Job item:
Using the data that follows, give again word for word the lines between the one holding "According to latest" and the one holding "Take control of all your inbound and outbound", inclusive. Omit the pictures.

Stored items:
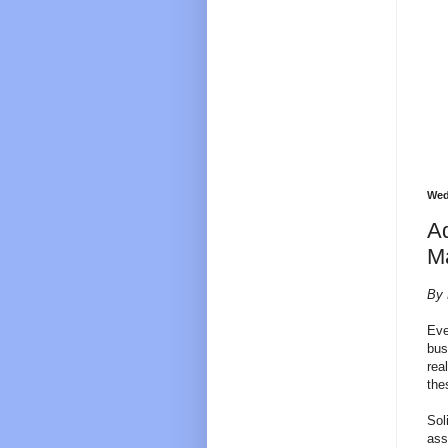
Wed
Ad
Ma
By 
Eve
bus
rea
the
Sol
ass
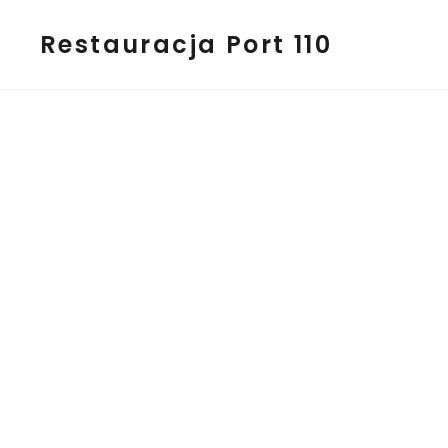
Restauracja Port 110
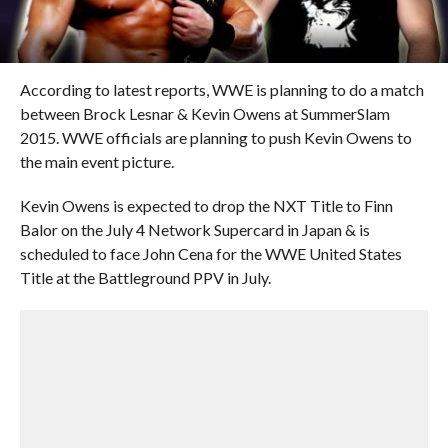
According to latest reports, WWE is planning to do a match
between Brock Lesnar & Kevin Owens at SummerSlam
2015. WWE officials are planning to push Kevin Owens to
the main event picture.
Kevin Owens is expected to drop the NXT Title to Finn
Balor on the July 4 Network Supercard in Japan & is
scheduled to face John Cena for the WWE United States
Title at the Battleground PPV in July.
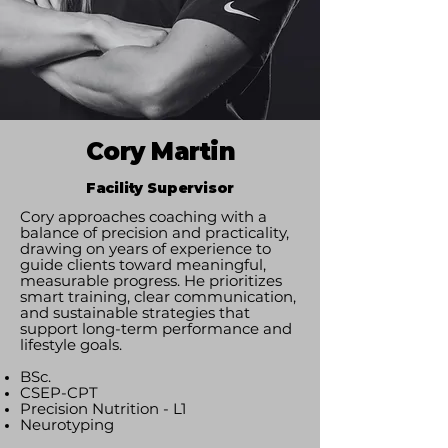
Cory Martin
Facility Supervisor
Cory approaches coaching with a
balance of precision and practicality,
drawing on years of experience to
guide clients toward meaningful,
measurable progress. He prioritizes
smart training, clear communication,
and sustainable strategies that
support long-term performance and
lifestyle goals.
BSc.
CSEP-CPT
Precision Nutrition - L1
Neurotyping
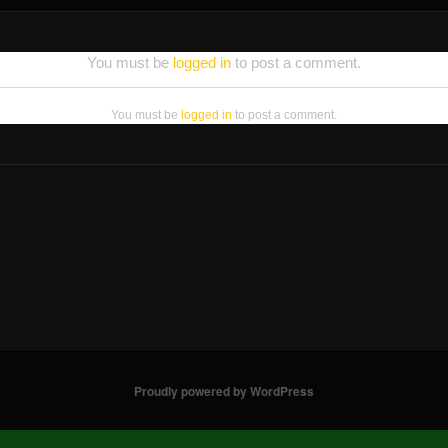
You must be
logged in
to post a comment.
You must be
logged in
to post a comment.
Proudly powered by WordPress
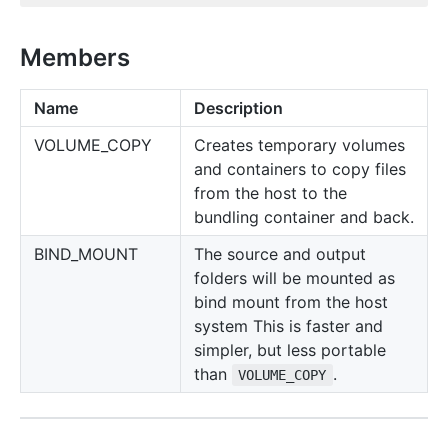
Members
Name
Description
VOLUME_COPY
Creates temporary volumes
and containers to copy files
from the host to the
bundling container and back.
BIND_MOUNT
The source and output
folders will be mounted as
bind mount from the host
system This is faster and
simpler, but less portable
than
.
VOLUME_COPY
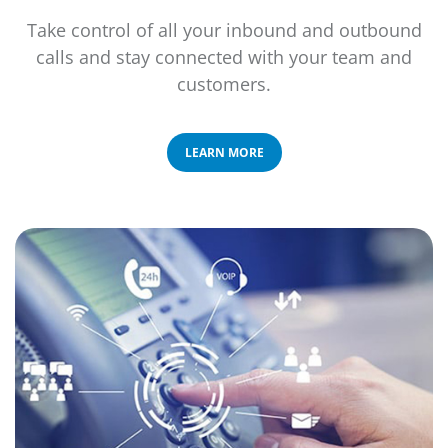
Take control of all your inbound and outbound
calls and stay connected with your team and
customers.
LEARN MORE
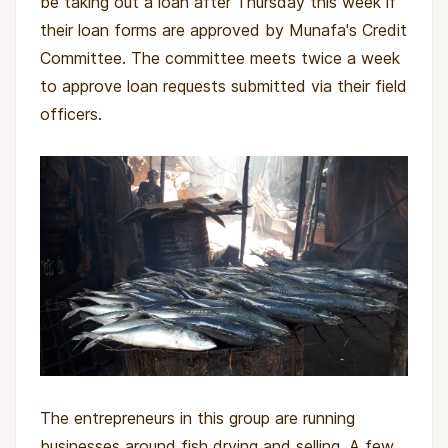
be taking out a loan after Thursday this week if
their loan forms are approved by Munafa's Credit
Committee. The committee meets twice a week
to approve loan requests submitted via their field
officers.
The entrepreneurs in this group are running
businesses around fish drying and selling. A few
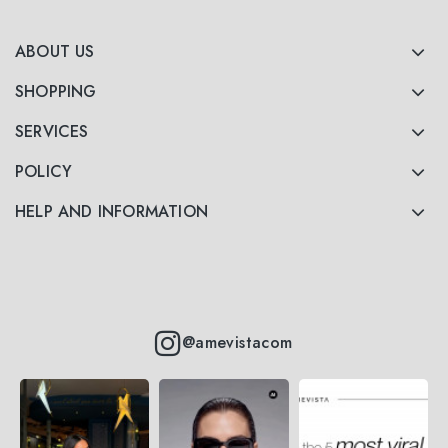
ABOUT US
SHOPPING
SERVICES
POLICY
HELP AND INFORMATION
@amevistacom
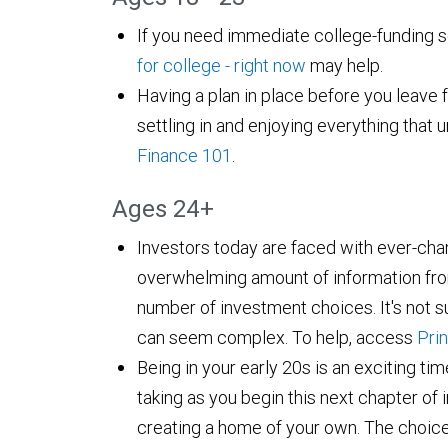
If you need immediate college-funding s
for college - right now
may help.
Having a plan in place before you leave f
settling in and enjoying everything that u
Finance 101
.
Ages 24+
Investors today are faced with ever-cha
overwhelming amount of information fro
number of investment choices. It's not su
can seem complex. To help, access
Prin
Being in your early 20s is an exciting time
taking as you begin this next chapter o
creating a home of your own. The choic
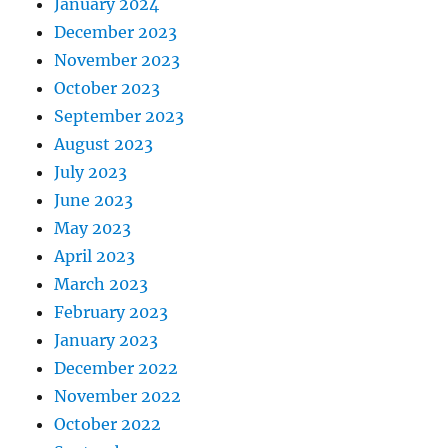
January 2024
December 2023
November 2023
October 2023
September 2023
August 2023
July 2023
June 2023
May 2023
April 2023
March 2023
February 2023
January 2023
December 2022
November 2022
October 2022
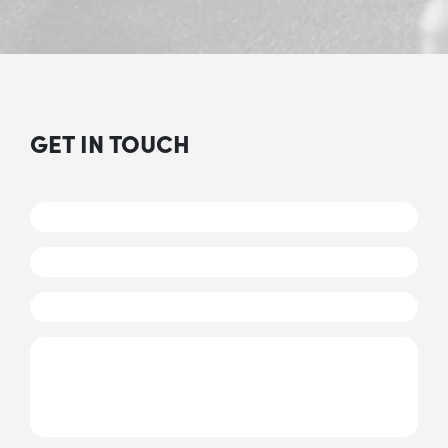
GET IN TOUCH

---

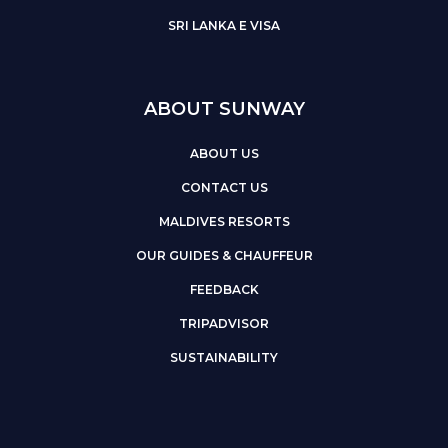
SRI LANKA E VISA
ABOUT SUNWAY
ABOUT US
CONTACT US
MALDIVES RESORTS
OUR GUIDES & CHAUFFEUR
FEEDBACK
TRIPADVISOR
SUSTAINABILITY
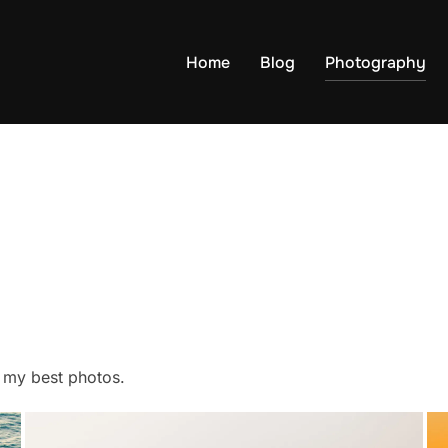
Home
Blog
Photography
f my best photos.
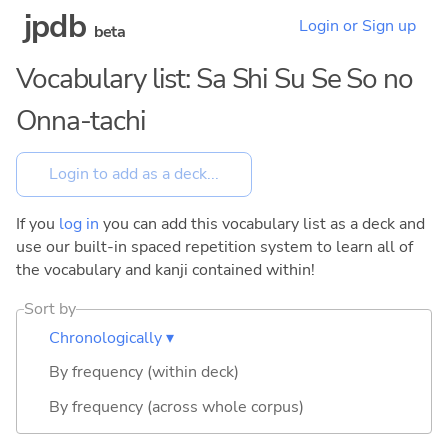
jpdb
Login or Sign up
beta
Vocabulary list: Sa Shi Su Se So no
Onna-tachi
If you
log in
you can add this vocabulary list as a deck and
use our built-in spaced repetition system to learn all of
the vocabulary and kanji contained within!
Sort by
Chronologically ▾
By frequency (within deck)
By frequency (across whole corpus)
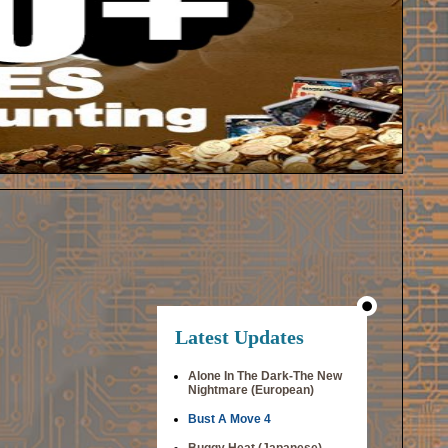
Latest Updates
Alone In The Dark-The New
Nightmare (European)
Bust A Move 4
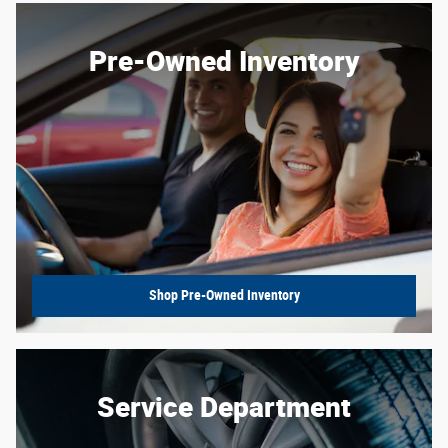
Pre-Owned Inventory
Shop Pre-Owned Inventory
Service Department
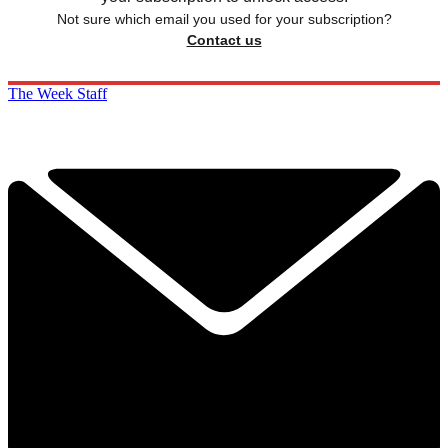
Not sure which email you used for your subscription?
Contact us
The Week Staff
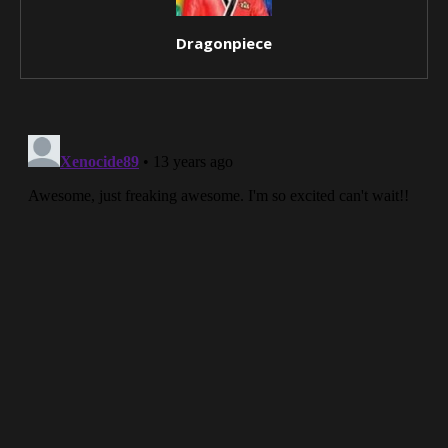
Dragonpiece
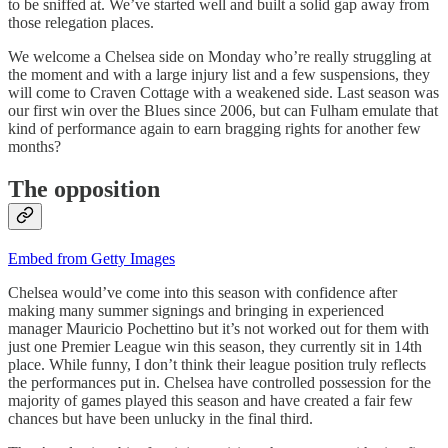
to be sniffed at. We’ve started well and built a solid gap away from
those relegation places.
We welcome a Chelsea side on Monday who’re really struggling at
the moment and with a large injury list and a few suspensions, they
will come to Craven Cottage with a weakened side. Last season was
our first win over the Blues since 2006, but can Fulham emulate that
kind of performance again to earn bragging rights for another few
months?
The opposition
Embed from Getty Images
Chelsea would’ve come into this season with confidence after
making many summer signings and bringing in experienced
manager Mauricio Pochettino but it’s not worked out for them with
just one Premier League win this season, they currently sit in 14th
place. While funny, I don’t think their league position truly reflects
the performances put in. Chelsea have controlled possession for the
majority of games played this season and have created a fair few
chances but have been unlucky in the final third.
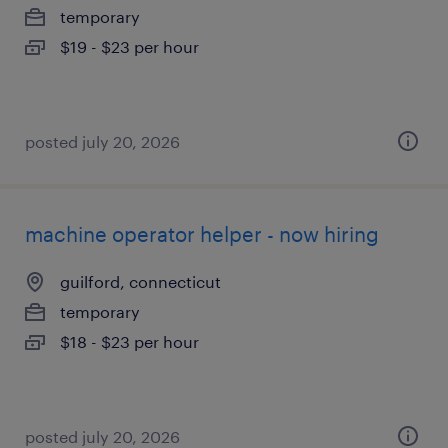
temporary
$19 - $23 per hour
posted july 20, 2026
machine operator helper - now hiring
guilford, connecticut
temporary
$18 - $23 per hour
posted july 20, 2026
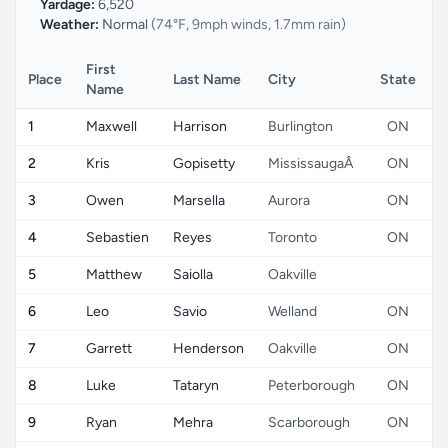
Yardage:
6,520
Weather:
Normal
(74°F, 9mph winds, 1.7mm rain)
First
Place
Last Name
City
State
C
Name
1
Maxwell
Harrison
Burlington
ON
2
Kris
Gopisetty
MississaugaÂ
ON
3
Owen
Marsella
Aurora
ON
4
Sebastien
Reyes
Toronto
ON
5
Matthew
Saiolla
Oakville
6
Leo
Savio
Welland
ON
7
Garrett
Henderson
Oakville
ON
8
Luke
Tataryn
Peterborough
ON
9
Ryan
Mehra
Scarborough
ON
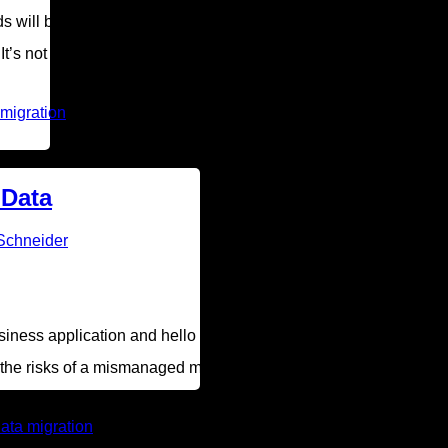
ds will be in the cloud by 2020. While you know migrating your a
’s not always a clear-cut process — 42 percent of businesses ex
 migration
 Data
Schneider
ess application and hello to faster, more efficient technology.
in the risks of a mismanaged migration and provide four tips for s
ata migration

Reply to the exercise:
According to latest reports, WWE is planning to do a match
between Brock Lesnar & Kevin Owens at SummerSlam
2015. WWE officials are planning to push Kevin Owens to
the main event picture.
Kevin Owens is expected to drop the NXT Title to Finn
Balor on the July 4 Network Supercard in Japan & is
scheduled to face John Cena for the WWE United States
Title at the Battleground PPV in July.
Cory Martin
Facility Supervisor
Cory approaches coaching with a
balance of precision and practicality,
drawing on years of experience to
guide clients toward meaningful,
measurable progress. He prioritizes
smart training, clear communication,
and sustainable strategies that
support long-term performance and
lifestyle goals.
BSc.
CSEP-CPT
Precision Nutrition - L1
Neurotyping
You must be
logged in
to post a comment.
You must be
logged in
to post a comment.
Proudly powered by WordPress
Members
Name
Description
VOLUME_COPY
Creates temporary volumes
and containers to copy files
from the host to the
bundling container and back.
BIND_MOUNT
The source and output
folders will be mounted as
bind mount from the host
system This is faster and
simpler, but less portable
than
.
VOLUME_COPY
Take control of all your inbound and outbound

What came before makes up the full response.